I grew interested in the notion that “data are assets” some years ago and have been working ever since to add substance to the notion and figure out what organizations should do about it. It became the theme of my latest book, Data Driven: Profiting from Your Most Important Business Asset.1 One rather obvious observation (in retrospect) is that “organizations put their assets to work” and Data Driven lays out fifteen specific ways to do so with data.
I don’t think any company, small or large, in any industry, can afford to ignore two of these opportunities: data analytics/data mining and informationalization. Analytics receives plenty of richly deserved press. Informationalization less so, even though it is conceptually simpler and so is accessible to a far larger community.
The basic idea is simple: Make existing products and services more valuable in the eyes of the customer by building in more data and information. The idea has been around for some time. I think I first heard about it in the 1980s, from Stan Davis of Future Perfect2 fame. I thought this was a pretty good idea then and today I think it is an even better one. Here’s why.
First, examples abound: I bought my first car in 1977 and (if I remember correctly) the dashboard featured a speedometer, a gas gauge, a “overheat light,” and a “low oil light.” I last purchased a new car in 2002. It has dozens more, including an “ABS malfunction” indicator, a “windshield wiper fluid low” indicator, and a “service due in XXX miles” indicator. Adding turn-by-turn directions (i.e., GPS) is a brilliant example of informationalization. I don’t think it was available in 2002, but is pretty much standard today. A few months ago, my father and I were talking about this and I noted that “it won’t be long before a light goes one when the air pressure in a tire is low.” He told me some of his friends already had it. These last two examples show how quickly informationalization can proceed.
While I was working on Data Driven, I asked Greg, my youngest, to help me find other examples. He came back right away, with the “Coors cold-activated can.” The mountains (on the can) turn blue when the beer is cold enough to drink. I’m so proud!
I’ve concluded that virtually any product or service CAN be informationalized. The example that convinced me came from Blan Godfrey, at North Carolina State. It is the hospital gown, about as mundane as a product can get. Researchers were working to equip the gown with blood pressure, temperature, and other monitors, and a small transmitter to keep the nurses’ station fully informed of the patient’s vitals.
The incident that convinced me that every company MUST think through its informationalization strategy (more on this in a minute) occurred at my house last Thanksgiving. I have three children, each with a spouse, and a total of three grandchildren. All made it home for Thanksgiving. That morning I sat in the kitchen and listened to my daughter Jenn, with a ten-month old, and my daughter-in-law Liz, with six and three year-olds, discuss the pros and cons of various choices of strained carrots (baby food).

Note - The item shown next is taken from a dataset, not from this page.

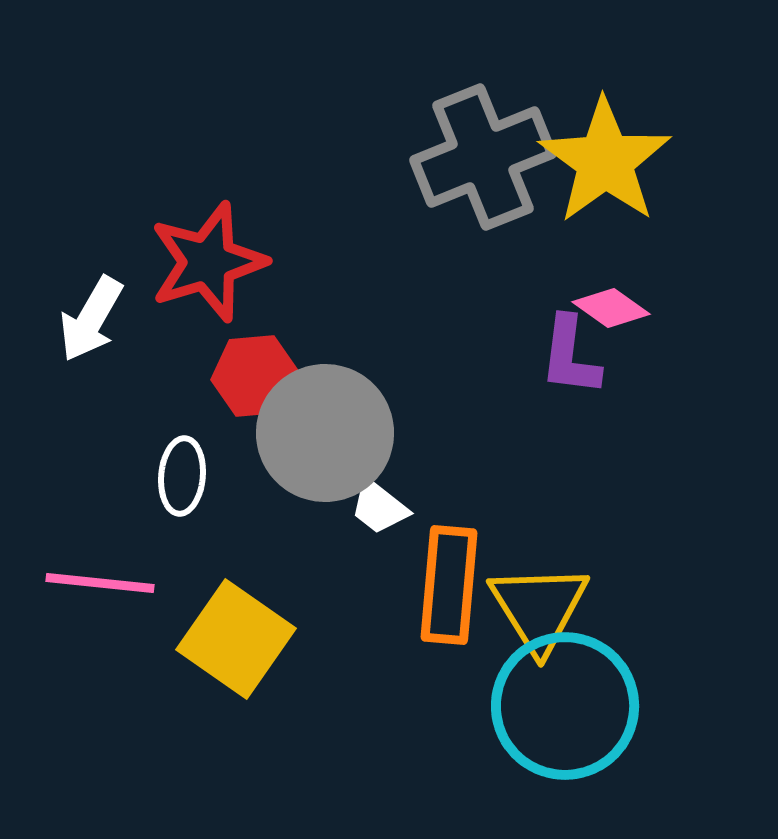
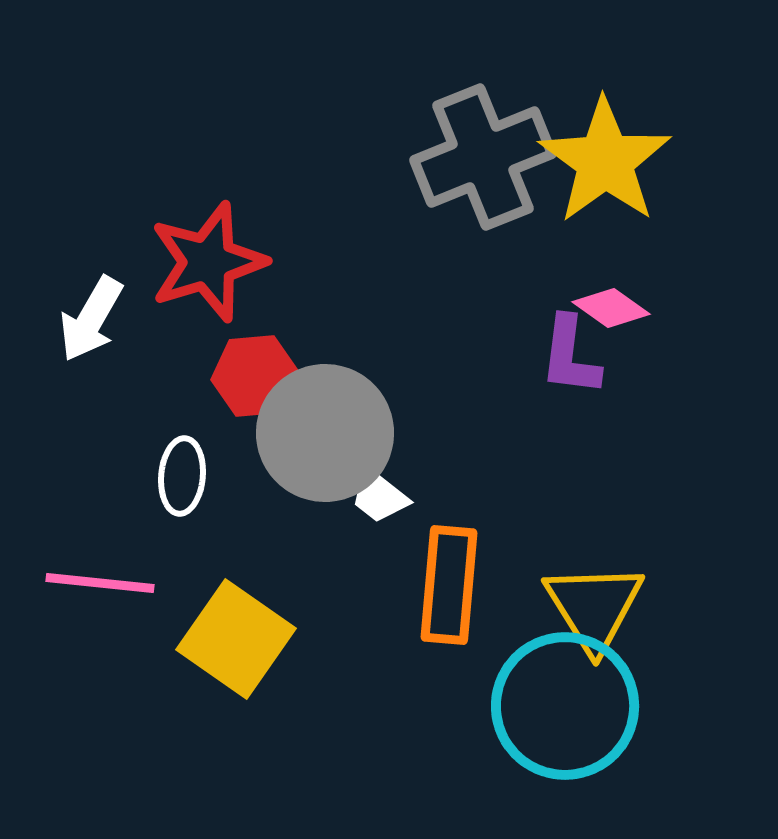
white trapezoid: moved 11 px up
yellow triangle: moved 55 px right, 1 px up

Their conversation included a discussion of the merits of organic foods, which non-organics were better, the levels of sodium and sugars in specific products, and how “what Hudson, Jackson, and Nate like to eat” entered into the picture. The conversation went on for twenty minutes. I didn’t understand a single word.
Prior to this conversation, I had thought my wife and I fed our children properly. We always tried to give them lots of fresh fruits and vegetables and other “good stuff.” I didn’t let them have desert until they cleaned their plates, and I sure Nancy (my bride of thirty-four years) looked at nutrition labels. After listening to these two, I wasn’t so sure.

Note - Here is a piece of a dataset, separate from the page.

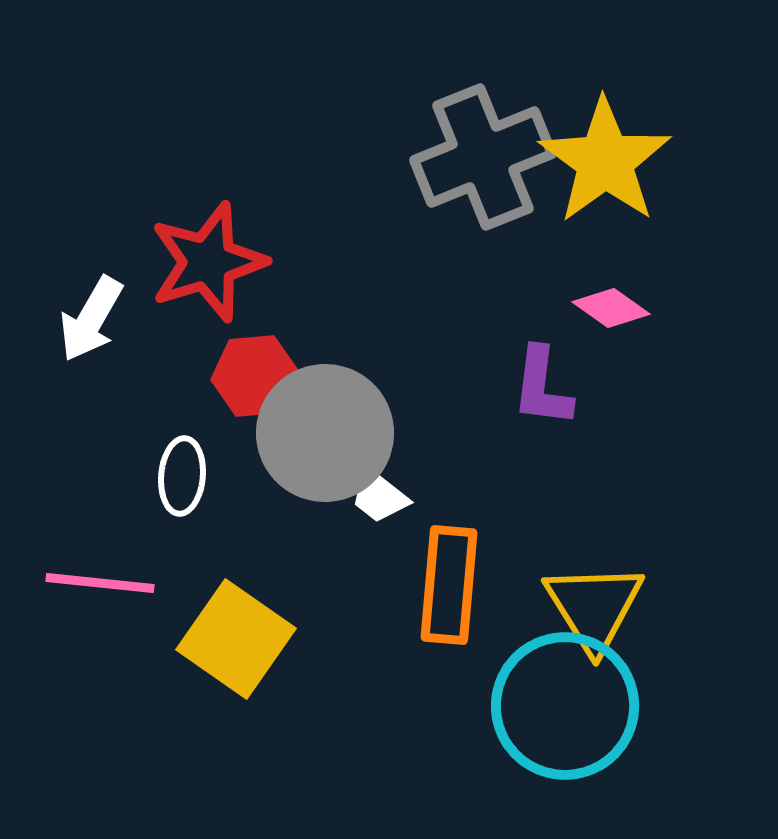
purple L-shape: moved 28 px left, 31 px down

Then it occurred to me. My grandkids will want to know even more. They’ll probably want to may know:
- Where exactly these carrots were grown?
- When and how they were dug up?
- What brands and quantities of fertilizer were used?
- How much rain did they receive? How much irrigation?
This process never ends! We weren’t bad parents at all!
It seems to me that if you have to informationalize strained carrots, you have to informationalize virtually everything.
Developing an informationalization strategy will prove more challenging than simply answering “How do we build in more?” Most customers (both people and companies) are already in a state of information overload. Simply providing more exacerbates their problem and won’t win any friends.
Worse, providing incorrect information can have profound consequences. Friends tell me that, from time to time, their GPS sends them the wrong way. They’re not just mad at the GPS. They’re angry (and rightly so!) at the manufacturer.
Finally, assuming “one size fits all” will not do. Different customers want different things. I, for example, have no concern that my beer is cold enough. On the other hand, I would like a “heads-up” when it is time to buy another case.
There are an almost limitless number of other considerations:
- How to position the newly informationalized product.
- How much extra to charge.
- How achieve and sustain a measure of competitive advantage,.
- Is informationalization the best way to exploit proprietary data?
- And so forth.
These issues are demanding. I know of no standard “business model for informationalization,” nor even a script for answering the basic questions. This of, course, is the real work, and the fun, of the information age.
End Notes:
- Harvard Business Press, Cambridge, MA, 2008.